- [DATA EXTRACT]:
----------
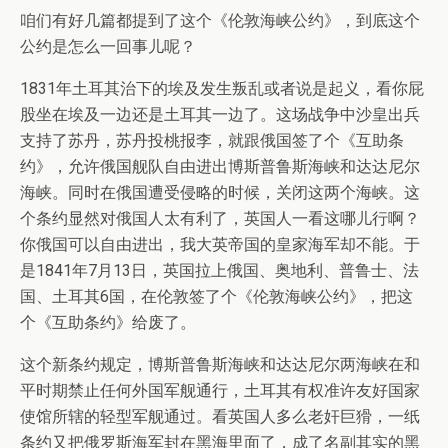
咱们有好几篇都提到了这个《伦敦海峡公约》，到底这个
公约是怎么一回事儿呢？
1831年土耳其治下的埃及发生叛乱或者说是起义，看你屁
股坐在埃及一边还是土耳其一边了。这场战争中沙皇出兵
支持了苏丹，苏丹投桃报李，就跟俄国签了个《互助条
约》，允许俄国舰队自由进出博斯普鲁斯海峡和达达尼尔
海峡。同时在俄国遭受侵略的时候，关闭这两个海峡。这
个条约显然对俄国人太有利了，英国人一看这哪儿行啊？
你俄国可以自由进出，我大英帝国的皇家海军却不能。于
是1841年7月13日，英国拉上俄国、奥地利、普鲁士、法
国、土耳其6国，在伦敦签了个《伦敦海峡公约》，把这
个《互助条约》给废了。
这个新条约规定，博斯普鲁斯海峡和达达尼尔两海峡在和
平时期禁止任何外国军舰通行，土耳其有权准许友好国家
使馆所辖的轻型军舰通过。看英国人多么老奸巨猾，一纸
条约又把俄罗斯海军封在黑海里面了，成了名副其实的黑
----------
Set down the entries above again exactly, minus any image.

- [EXERCISE RESULT]:
咱们有好几篇都提到了这个《伦敦海峡公约》，到底这个
公约是怎么一回事儿呢？
1831年土耳其治下的埃及发生叛乱或者说是起义，看你屁
股坐在埃及一边还是土耳其一边了。这场战争中沙皇出兵
支持了苏丹，苏丹投桃报李，就跟俄国签了个《互助条
约》，允许俄国舰队自由进出博斯普鲁斯海峡和达达尼尔
海峡。同时在俄国遭受侵略的时候，关闭这两个海峡。这
个条约显然对俄国人太有利了，英国人一看这哪儿行啊？
你俄国可以自由进出，我大英帝国的皇家海军却不能。于
是1841年7月13日，英国拉上俄国、奥地利、普鲁士、法
国、土耳其6国，在伦敦签了个《伦敦海峡公约》，把这
个《互助条约》给废了。
这个新条约规定，博斯普鲁斯海峡和达达尼尔两海峡在和
平时期禁止任何外国军舰通行，土耳其有权准许友好国家
使馆所辖的轻型军舰通过。看英国人多么老奸巨猾，一纸
条约又把俄罗斯海军封在黑海里面了，成了名副其实的黑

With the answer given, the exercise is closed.